32. The acts of all things in the world, are produced by their conception and wishes; and it is the concept or thought, that binds the gods also to their destiny.
33. The great Brahma that was the source of the creation of the world, sits in the meditative mood, contemplating on all that he has made.
34. It was by a motion of the mind, that the wonderful form of the living principle was formed; and it was this that gave rise to the whole world, with all its changeful phenomena.
36. Brahma then thought in himself, "I have thus stretched out at large the net work of my desire, I will now cease from extending the objects of my desire any further".
37. Being so determined, he ceased from the toil of his creation, and reflected on the eternal spirit in his own spirit. (According to the Sruti:—the spirit is to be reflected in the spirit).
38. By knowing the spirit, his mind was melted down by its effulgence, and reclined on it with that ease, as one finds in his soft sleep after long labour.
39. Being freed from his selfishness and egoism, he felt that perfect tranquillity which the soul receives by resting in itself, and which likens the calmness of the sea by its subsidence in itself.
40. The Lord sometimes leaves off his meditation, as the reservoirs of water sometimes overflow their banks and boundaries.
41. He beholds the world as a vale of misery, with very little of happiness in it; and where the soul is fast bound to its alternate passions, and led by the changes of its hopes and fears.
42. He takes pity on the miserable condition of man, and with a view of their welfare, promulgates the sacred sastras and rites, which are full of meaning for their guidance.
43. He propounds the Vedas and their branches—the Vedangas, which are fraught with spiritual knowledge, and precepts of wisdom, and he revealed the Puranas and other sastras for the salvation of mankind.

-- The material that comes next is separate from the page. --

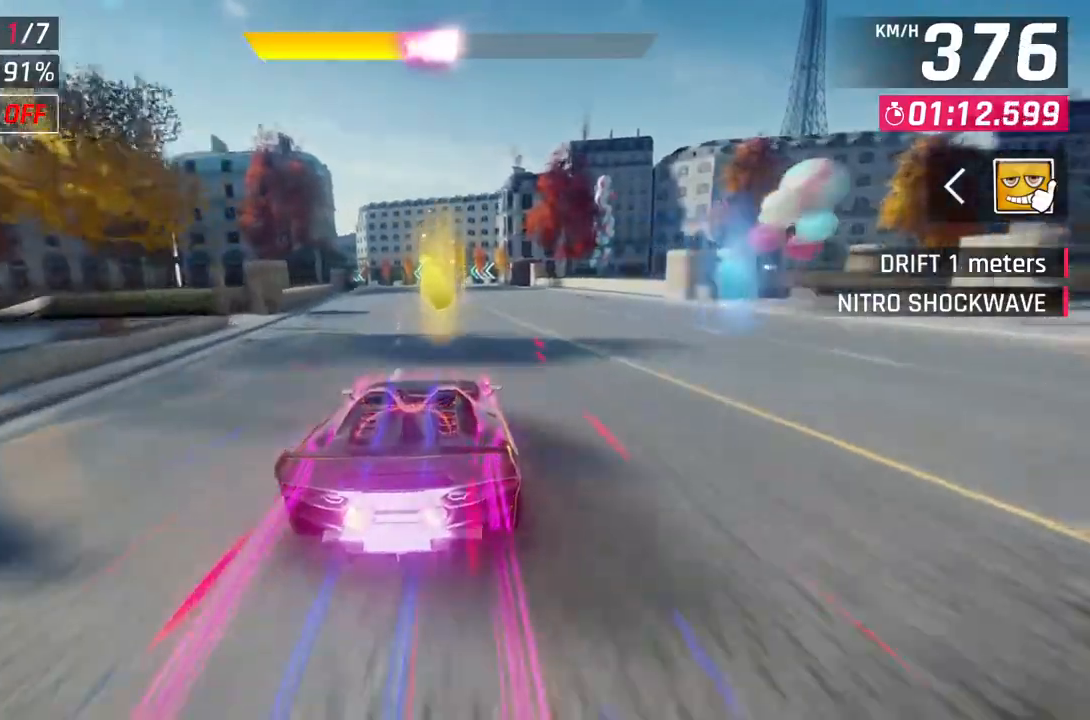
{"buttons": [], "left_stick": "left", "right_stick": "center", "events": [[33, "L2", "up"], [67, "A", "down"], [200, "A", "up"], [233, "left_stick", "left"]]}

44. Again the spirit of Brahma reclined on the supreme spirit, and was relieved from its toil; and then remained as tranquil as the becalmed ocean, after its churning by the Mandara.

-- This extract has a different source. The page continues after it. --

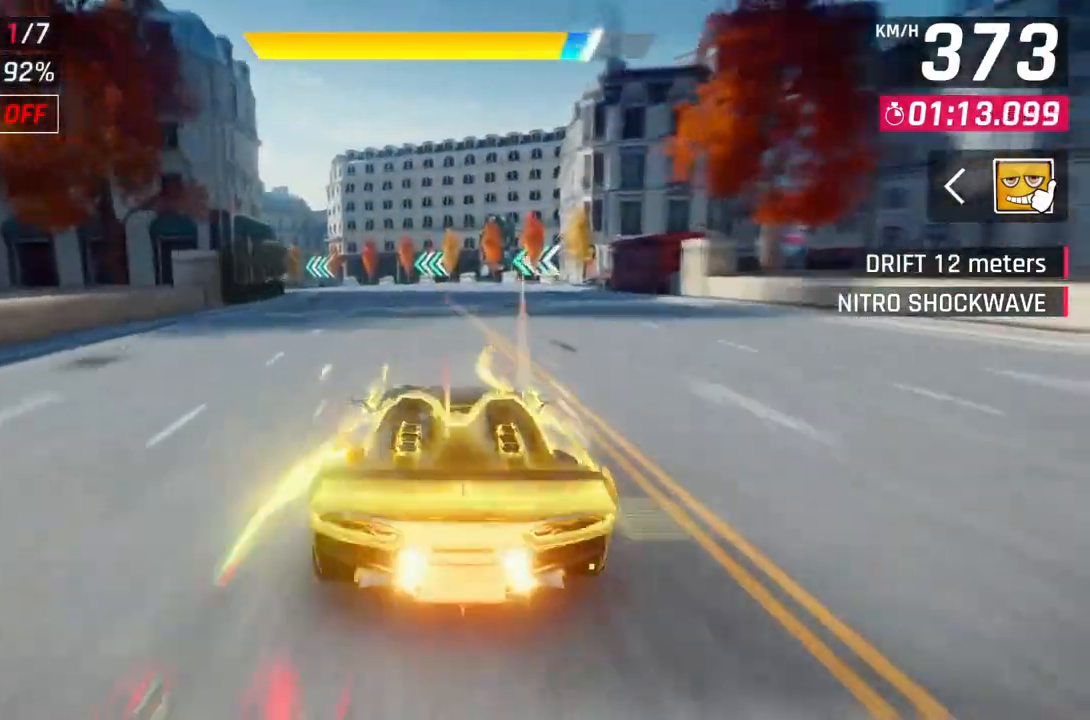
{"buttons": [], "left_stick": "left", "right_stick": "center", "events": [[100, "A", "down"], [217, "A", "up"], [217, "L2", "down"], [383, "L2", "up"]]}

45. Brahma having observed the efforts of mankind on earth, and prescribed to them the rules of their conduct, returned to himself, where he sat reclined on his lotus seat.

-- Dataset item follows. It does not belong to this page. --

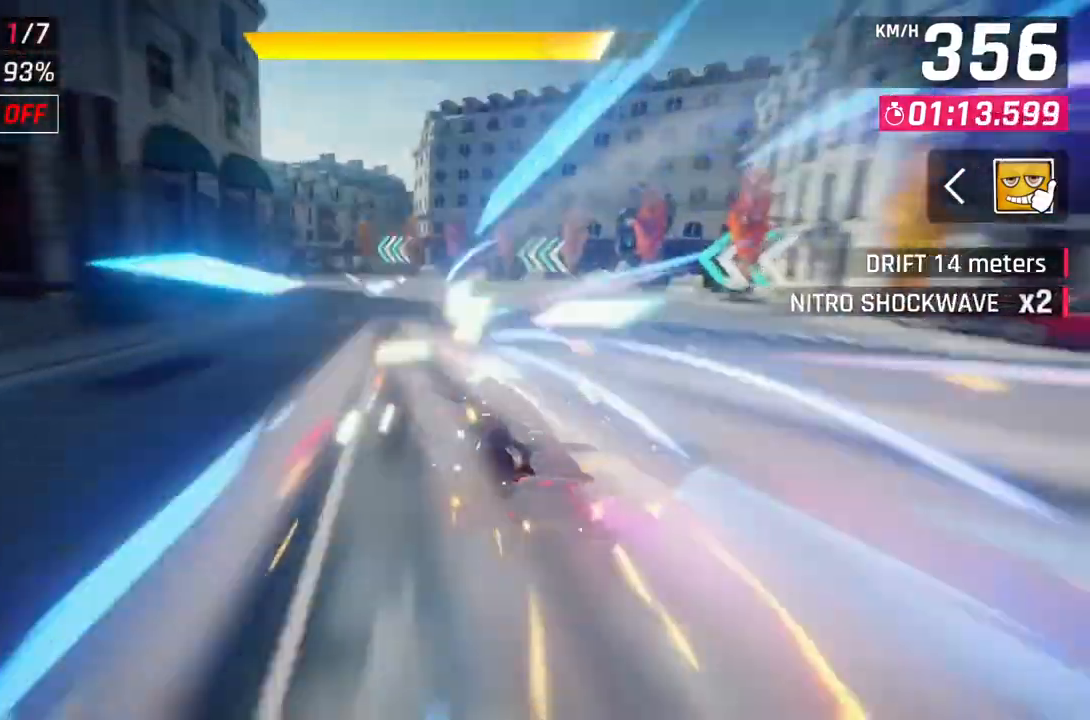
{"buttons": [], "left_stick": "left", "right_stick": "center", "events": []}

46. He remains some times entirely devoid of all his desires; and at others he takes upon him his cares for mankind from his great kindness to them.
47. He is neither simple in his nature, nor does he assume or reject his form in the states of his creation and cessation. He is no other than intelligence, which is neither present in nor absent from any place.
48. He is conversant with all states and properties of things, and is as full as the ocean without intermixture of any crude matter in him.
49. Sometimes he is quite devoid of all attributes and desires, and is only awakened from his inertness, by his own desire of doing good to his creatures.
50. I have thus expounded to you concerning the existence of Brahma (Brahmi Sthiti), and his real states of Satvika, Vidhyanika and Suranikas creation. (The first is the creation of his intellectual nature, and the second that of his mind or will or mental form).
51. The intellectual creation is what rises of itself in the Spirit of Brahma, and the mental is the result of his mind and will. The first is the direct inspiration of Brahma into the Spirit of Brahma.
52. After creation of the material world by the rajasika nature of Brahma, there rises the visible creation in the air by the will of the creator. (This is called the madhyanika, because it is the intermediate creation, between the elemental and animal creations).
54. Every creature is born in the shape of its inherent nature, and then it is either elevated or degraded, according to the nature of its associations. It lays also the foundation of its future state of bondage to birth or liberation, by its acts, commenced in the present life.
55. In this manner, O Rama! has the world come to existence. Its creation is evidently a work of labour, as it is brought to being by various acts of motion and exertion of the body and mind; and all these products of the god's will, are sustained also by continuous force and effort on his part.